Limited predictive power of known resistance genes for phenotypic drug resistance in clinical Mycobacterium abscessus complex from Beijing in China

Mycobacterium abscessus complex (MABC) is an emerging pathogen with intrinsic multidrug resistance. Genomic Sequencing technology has been widely applied to predict Bacterial resistance in Other bacteria, but the catalog of known resistance-determining genes to explain phenotypic resistance in the MABC is incomplete for many Antibiotics.
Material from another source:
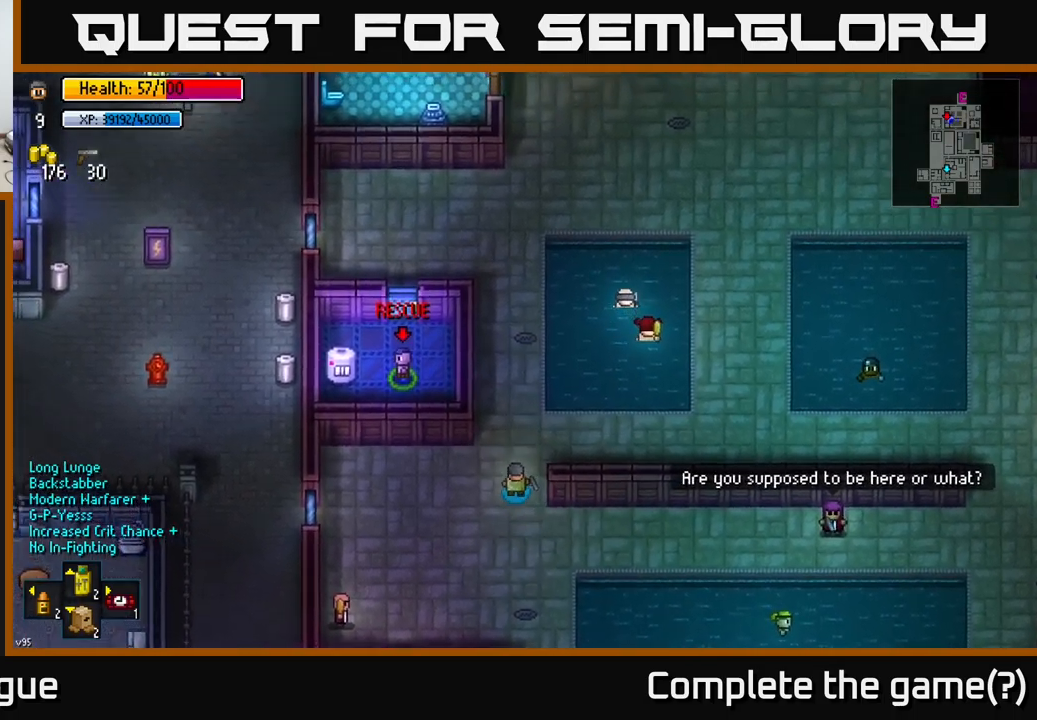
{"buttons": [], "left_stick": "center", "right_stick": "center", "events": []}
Eighty-one MABC strains were isolated from sputum samples of patients with pulmonary disease in the Beijing Chest Hospital. All isolates were tested for minimum inhibitory concentrations (MICs) to eight Antibiotics and underwent whole-genome Sequencing (WGS). Of the total 81 MABC isolates, six strains exhibited clarithromycin (CLM) resistance by day 3 in culture, but only one (16.7%, 1/6) contained a mutation in the rrl gene. All M. abscessus strains contained the erm (41)28T (100.0%, 49/49) polymorphism and exhibited CLM-induced resistance after 14 days in culture. Of the 61 imipenem-resistant strains, 12 (19.7%, 12/61) had mutations in the bla gene. Although there were four (4.9%) amikacin-resistant, nine (11.1%) linezolid-resistant, eight (9.9%) clofazimine-resistant, 23 (28.4%) bedaquiline-resistant, and 27 (33.3%) cefoxitin-resistant strains, no known mutations associated with resistance to these Antibiotics were found. These results suggest that the explanatory power of known resistance genes for clinical MABC resistance is limited and that Other unidentified genes or novel resistance mechanisms may be involved.

Mycobacterium abscessus complex; genotype; phenotypic antimicrobial susceptibility testing; whole-genome sequencing (WGS).